(Exercise) Transcribe the passage of the de-dollarization text between "When the USSR" and "was the petrodollar-weapondollar.", inclusive.

(Supplied text)
╔══

Are we living through a de-dollarization?

De-dollarization is apparently here, “like it or not,” notes The Independent Media Institute (IMI).

Until recently, the global economy accepted the U.S. dollar as the world’s reserve currency and the currency of international transactions. The central banks of Europe and Asia had an insatiable appetite for dollar-denominated U.S. Treasury securities, which in turn bestowed on Washington the ability to spend money and finance its debt at will. Should any country step out of line politically or militarily, Washington could sanction it, excluding it from the rest of the world’s dollar-denominated system of global trade. But for how long?

After a summit meeting in March between Russia’s President Vladimir Putin and China’s President Xi Jinping, Putin stated, “We are in favor of using the Chinese yuan for settlements between Russia and the countries of Asia, Africa, and Latin America.” Putting that statement in perspective, CNN’s Fareed Zakaria said, “The world’s second-largest economy and its largest energy exporter are together actively trying to dent the dollar’s dominance as the anchor of the international financial system.”

A new global monetary system, or at least one in which there is no near-universal reserve currency, would amount to a reshuffling of political, economic, and military power: a geopolitical reordering not seen since the end of the Cold War or even World War II. But as a look at its origins and evolution makes clear, the notion of a standard global system of exchange is relatively recent and no hard-and-fast rules dictate how one is to be organized.

When the USSR collapsed, the United States declared a new world order and launched a series of new wars, including against Iraq. The currency of the New World Order was the petrodollar-weapondollar.

Forget price manipulations; Iraq was not allowed to sell its oil at all, nor to purchase needed medicines or technology. Hundreds of thousands of children died as a result. Several authors, including India’s Research Unit for Political Economy in the 2003 book Behind the Invasion of Iraq and U.S. author William Clark in a 2005 book, Petrodollar Warfare, have argued that Saddam Hussein’s final overthrow was triggered by a threat to begin trading oil in euros instead of dollars. Iraq has been under U.S. occupation since.

It seems, however, that the petro-weapondollar era is now coming to an end, and at a “‘stunning’ pace.” After the Putin-Xi summit in March 2023, CNN’s Fareed Zakaria worried publicly about the status of the dollar in the face of China’s and Russia’s efforts to de-dollarize. The dollar’s problems have only grown since. All of the pillars upholding the petrodollar-weapondollar are unstable:

+ The United States is no longer the dominant manufacturer and China is catching up in science and technology as well.

╚══

(Data under study)
╔══

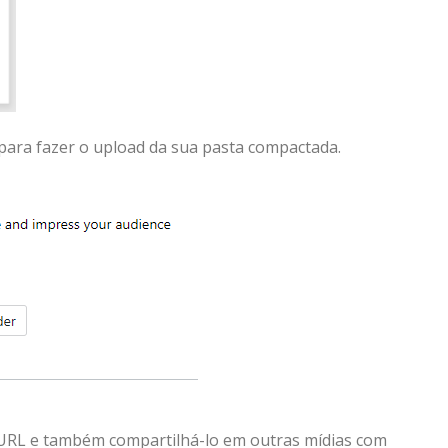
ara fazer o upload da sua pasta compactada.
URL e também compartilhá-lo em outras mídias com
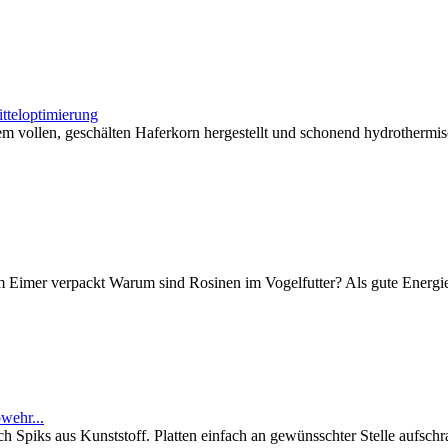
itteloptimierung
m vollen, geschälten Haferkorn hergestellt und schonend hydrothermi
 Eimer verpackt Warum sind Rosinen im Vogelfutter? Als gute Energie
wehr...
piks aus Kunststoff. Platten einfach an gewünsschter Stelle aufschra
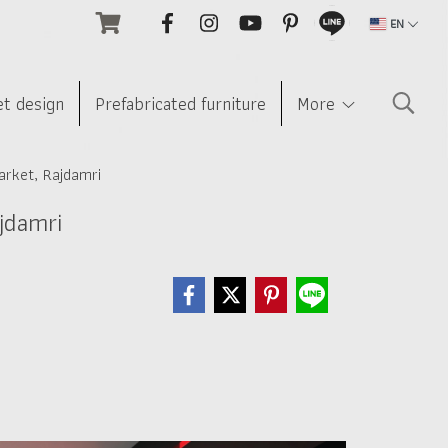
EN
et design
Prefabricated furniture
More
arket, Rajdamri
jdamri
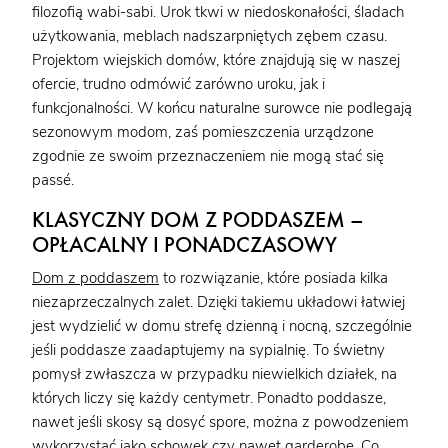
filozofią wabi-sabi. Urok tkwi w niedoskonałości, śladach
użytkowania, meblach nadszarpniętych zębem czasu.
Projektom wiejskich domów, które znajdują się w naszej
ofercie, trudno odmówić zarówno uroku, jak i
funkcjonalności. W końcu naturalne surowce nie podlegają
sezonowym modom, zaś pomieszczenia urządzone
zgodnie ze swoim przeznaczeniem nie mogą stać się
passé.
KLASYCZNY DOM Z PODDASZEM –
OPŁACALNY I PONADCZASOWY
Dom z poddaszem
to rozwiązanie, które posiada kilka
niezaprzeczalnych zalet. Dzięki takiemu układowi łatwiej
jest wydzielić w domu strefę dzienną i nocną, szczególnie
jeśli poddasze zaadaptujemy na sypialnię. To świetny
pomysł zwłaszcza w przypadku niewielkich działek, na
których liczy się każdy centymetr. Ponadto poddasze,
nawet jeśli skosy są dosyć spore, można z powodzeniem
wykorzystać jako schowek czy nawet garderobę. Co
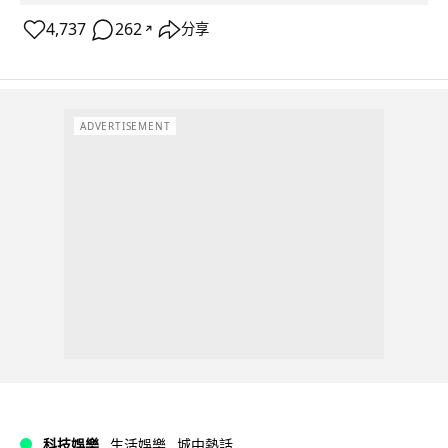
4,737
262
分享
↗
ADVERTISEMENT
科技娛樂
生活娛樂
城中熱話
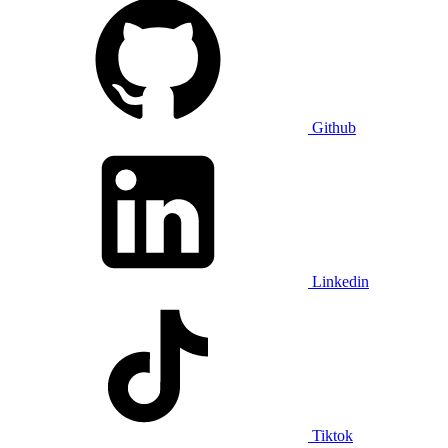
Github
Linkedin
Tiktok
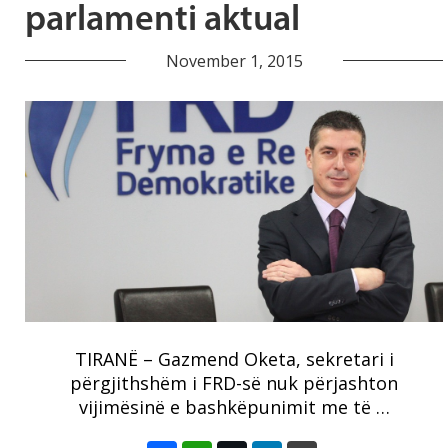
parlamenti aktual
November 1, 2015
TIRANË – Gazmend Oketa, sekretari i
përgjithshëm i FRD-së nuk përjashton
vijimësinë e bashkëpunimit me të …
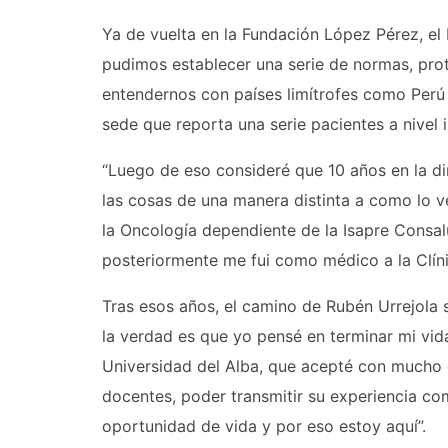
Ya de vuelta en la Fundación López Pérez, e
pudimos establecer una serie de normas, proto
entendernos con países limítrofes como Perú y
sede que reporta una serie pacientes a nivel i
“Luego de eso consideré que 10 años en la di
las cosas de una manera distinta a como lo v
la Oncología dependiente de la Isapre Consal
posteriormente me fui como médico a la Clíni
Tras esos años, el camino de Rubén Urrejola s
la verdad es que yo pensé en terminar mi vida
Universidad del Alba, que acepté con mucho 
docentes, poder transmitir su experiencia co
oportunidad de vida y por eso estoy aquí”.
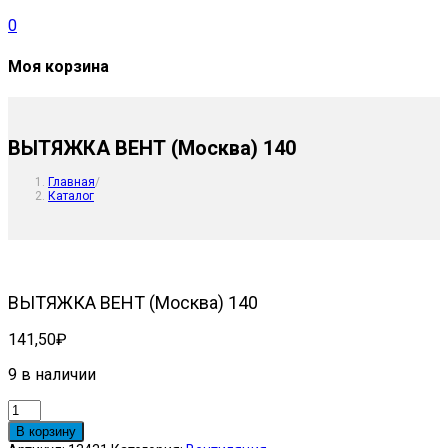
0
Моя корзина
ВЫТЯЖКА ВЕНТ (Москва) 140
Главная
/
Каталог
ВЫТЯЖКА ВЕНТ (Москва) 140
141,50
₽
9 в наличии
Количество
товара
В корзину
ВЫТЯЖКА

╚══
╔══

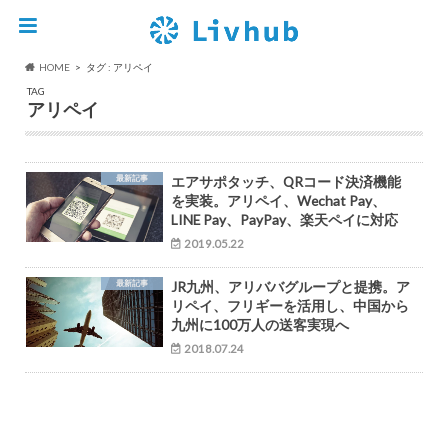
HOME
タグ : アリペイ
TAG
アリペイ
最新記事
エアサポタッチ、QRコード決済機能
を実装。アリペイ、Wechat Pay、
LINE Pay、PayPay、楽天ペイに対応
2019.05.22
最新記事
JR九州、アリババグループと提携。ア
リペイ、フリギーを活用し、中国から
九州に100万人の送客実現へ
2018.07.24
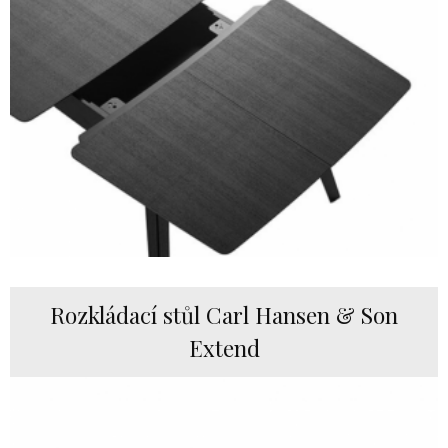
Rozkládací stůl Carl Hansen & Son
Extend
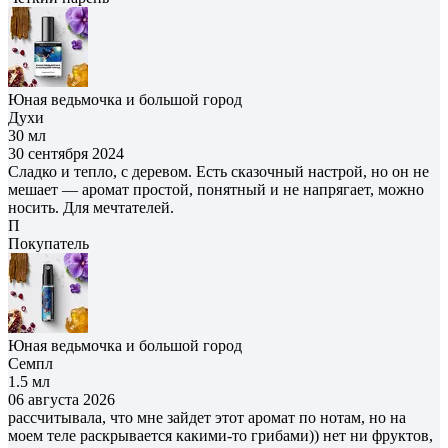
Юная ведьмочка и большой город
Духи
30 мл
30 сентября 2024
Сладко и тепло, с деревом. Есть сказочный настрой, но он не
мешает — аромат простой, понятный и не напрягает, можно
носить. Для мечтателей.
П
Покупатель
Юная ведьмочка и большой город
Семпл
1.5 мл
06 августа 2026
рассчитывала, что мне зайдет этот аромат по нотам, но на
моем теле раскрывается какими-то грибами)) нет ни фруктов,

╚══
╔══

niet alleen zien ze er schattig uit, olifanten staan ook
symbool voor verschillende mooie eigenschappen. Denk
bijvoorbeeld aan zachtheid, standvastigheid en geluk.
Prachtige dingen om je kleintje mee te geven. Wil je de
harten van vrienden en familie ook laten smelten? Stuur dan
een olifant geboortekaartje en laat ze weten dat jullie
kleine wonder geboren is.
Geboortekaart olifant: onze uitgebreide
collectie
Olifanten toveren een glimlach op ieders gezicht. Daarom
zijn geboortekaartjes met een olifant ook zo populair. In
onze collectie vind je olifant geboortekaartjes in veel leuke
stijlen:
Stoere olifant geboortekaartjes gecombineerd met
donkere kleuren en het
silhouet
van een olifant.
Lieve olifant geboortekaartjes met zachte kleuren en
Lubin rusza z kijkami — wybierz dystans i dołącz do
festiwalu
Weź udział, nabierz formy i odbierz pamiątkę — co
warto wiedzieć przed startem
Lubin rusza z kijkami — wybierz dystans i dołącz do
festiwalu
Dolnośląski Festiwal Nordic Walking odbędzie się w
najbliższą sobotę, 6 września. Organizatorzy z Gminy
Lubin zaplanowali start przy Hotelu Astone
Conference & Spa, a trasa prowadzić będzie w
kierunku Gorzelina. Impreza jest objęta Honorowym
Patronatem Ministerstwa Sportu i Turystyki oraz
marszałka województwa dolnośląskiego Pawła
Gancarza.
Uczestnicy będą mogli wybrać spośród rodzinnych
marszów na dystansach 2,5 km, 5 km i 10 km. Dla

╚══

(Written reply)
When the USSR collapsed, the United States declared a new world order and launched a series of new wars, including against Iraq. The currency of the New World Order was the petrodollar-weapondollar.